Monday, June 26, 2006

That 'F' Word



Shimokitazawa, Tokyo.

Comments:
Graffiti, in English, in Tokyo. This certainly conveys a message, which is amplified by the woman on the phone. I think the composition has been well thought out but I would trim off the bicycle wheel on the right. This would then simplify the objects in the picture.
 

Yes, trimming out the bike or, perhaps, cloning it out (to keep width) is something I would be tempted to do. It doesn't surprise me that there is English Graffiti here and I'm guessing that this phrase is also available on a number of T-Shirts in the shops.

Bright highlights again, which I am comfortable with here and clean streets. I find this whole street photography thing difficult to imagine. Big crowds, yes, but this is far more personal. Didn't the woman give you a funny look?
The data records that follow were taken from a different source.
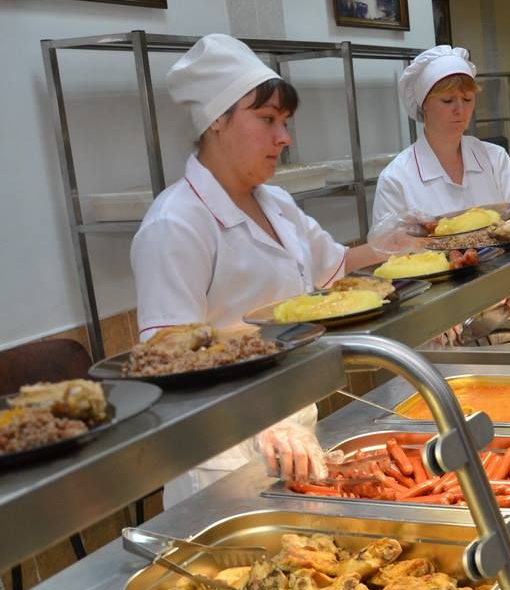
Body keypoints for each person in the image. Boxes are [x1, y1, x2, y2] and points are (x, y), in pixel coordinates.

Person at [131, 34, 418, 506]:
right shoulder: (176, 223)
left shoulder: (277, 203)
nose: (283, 138)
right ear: (216, 122)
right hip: (221, 461)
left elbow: (334, 270)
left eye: (284, 122)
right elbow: (167, 361)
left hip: (294, 434)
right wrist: (260, 418)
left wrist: (386, 247)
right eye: (267, 120)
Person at [374, 45, 510, 225]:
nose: (460, 110)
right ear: (423, 104)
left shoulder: (495, 159)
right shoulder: (396, 179)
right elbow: (389, 248)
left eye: (467, 99)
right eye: (448, 100)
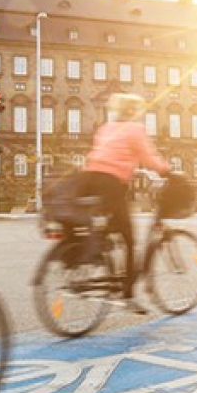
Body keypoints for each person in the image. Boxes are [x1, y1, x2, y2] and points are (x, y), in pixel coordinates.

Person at [81, 93, 170, 312]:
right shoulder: (134, 129)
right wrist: (168, 171)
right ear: (133, 111)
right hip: (112, 184)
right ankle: (128, 295)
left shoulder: (104, 128)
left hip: (90, 180)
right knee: (129, 240)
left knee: (108, 229)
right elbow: (148, 158)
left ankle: (95, 255)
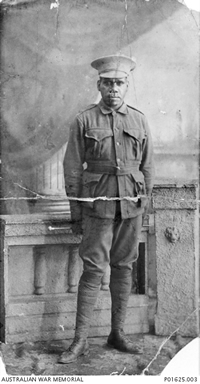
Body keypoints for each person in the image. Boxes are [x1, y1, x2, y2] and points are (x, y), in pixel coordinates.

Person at [60, 54, 154, 364]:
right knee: (93, 270)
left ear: (127, 86)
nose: (114, 88)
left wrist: (144, 203)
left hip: (131, 205)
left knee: (124, 266)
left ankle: (117, 333)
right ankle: (80, 340)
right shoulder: (83, 119)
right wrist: (76, 212)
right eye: (108, 83)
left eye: (119, 83)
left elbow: (147, 166)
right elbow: (72, 167)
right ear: (99, 86)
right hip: (97, 206)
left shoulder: (139, 120)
I must try to stop feeling embarrased about doing such photography. What a wimp I am.
 
Oddly perhaps, the word which sprang to my mind was 'purity'. Something to do with the tones, and, grafiti notwithstanding, the cleanliness.

I think the wheel is necessary for this shot (in the context of art or street photography). Without it the photo would look a bit like a ad, or a piece of political imagery. Nobody setting up the shot would leave the wheel in, whereas the second figure is just too perfectly placed...... The fact that the wheel is spot-lit is just great.
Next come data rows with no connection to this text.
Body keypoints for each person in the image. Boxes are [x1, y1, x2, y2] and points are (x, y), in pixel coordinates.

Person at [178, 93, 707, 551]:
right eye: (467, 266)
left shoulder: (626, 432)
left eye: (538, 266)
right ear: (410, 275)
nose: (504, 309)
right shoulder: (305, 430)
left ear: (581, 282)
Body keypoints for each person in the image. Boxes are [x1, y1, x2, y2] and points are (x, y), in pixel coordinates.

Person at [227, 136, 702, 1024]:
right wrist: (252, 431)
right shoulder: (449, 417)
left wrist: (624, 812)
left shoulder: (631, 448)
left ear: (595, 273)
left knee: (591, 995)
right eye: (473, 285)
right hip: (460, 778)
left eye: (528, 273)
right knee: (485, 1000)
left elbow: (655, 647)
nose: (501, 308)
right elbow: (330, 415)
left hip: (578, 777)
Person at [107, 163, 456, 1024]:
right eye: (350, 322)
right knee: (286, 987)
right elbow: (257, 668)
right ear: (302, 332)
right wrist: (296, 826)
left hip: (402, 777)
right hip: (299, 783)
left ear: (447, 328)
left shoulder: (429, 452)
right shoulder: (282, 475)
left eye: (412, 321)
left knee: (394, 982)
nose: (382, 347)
It isn't a photo that I would have taken. I think that I would have thought that the grafiti was too obvious. However, you have lifted this beyond the obvious. So that is either three cheers to the wardrobe department or well done to the photographer :-)

Johnjo: I've just bought a view camera. If you think street photography is embarrasing you ought to try the rug over the head style. I've yet to venture out of the garden.
 
I am amused by the fact that the graffiti artist was probably unaware that an English person can read those words more than one way.
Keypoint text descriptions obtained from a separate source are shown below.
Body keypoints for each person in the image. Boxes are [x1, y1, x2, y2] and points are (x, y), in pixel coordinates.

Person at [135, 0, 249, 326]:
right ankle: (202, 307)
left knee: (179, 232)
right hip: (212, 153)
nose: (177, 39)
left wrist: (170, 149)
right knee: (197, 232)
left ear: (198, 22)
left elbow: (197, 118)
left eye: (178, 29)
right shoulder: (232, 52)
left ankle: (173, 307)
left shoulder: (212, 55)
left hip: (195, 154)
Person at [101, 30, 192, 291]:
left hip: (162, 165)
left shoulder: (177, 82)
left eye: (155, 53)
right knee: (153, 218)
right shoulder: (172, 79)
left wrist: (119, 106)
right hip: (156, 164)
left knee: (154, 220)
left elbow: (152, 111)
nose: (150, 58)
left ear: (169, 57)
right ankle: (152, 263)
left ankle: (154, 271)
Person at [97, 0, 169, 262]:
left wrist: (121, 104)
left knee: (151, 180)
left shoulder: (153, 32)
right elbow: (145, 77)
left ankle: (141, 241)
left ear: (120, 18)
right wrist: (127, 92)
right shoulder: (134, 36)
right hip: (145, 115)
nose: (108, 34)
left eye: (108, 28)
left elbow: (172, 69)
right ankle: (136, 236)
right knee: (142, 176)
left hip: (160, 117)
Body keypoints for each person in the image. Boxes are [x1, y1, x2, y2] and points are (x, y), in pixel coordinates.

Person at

Like the sign that says Red Squirrels drive slowly!

It is a clean image, simple words, simple composition and I like the fact she is on the phone, another communication going on. The chap walking away is a counterpoise for the line of the kerb and the girl.

I too would find it hard to take a picture like this, I am shy!

Colin, I look forward to seeing your first view camera posting! I went to a lecture by Joe Cornish and came a way impressed and went on to look up the costs of view cameras. Joe said he never took a picture with a shutter speed of faster than an 1/8th.
 
I do like your high tones (repeating myself!). An ubiquitous Anglo-Saxon word that makes one feel quite at home . If you waited for this then you struck the right moment with the girl seemingly absorbed enough not to notice the graffiti; but then she probably sees it every day. I like the odd bits on the righthand side: they save the picture from being too smooth and add just the right amount of context. Who's controlling who?!
 
I can't tell this is Tokyo from the context, so the English graffiti doesn't seem out of place, although I'm not sure that the success or failure of the picture hinges on that point.

There's a lot of geometry at work here, but I'm not sure it adds up in the end. I like how the line of graffiti leads us into the walking woman, but the all the entaglements on the right subtract from the power of an otherwise clean frame. I think you'd have a more powerful photograph if all we saw was the graffiti, the white wall and the woman. Perhaps that would be too obvious though.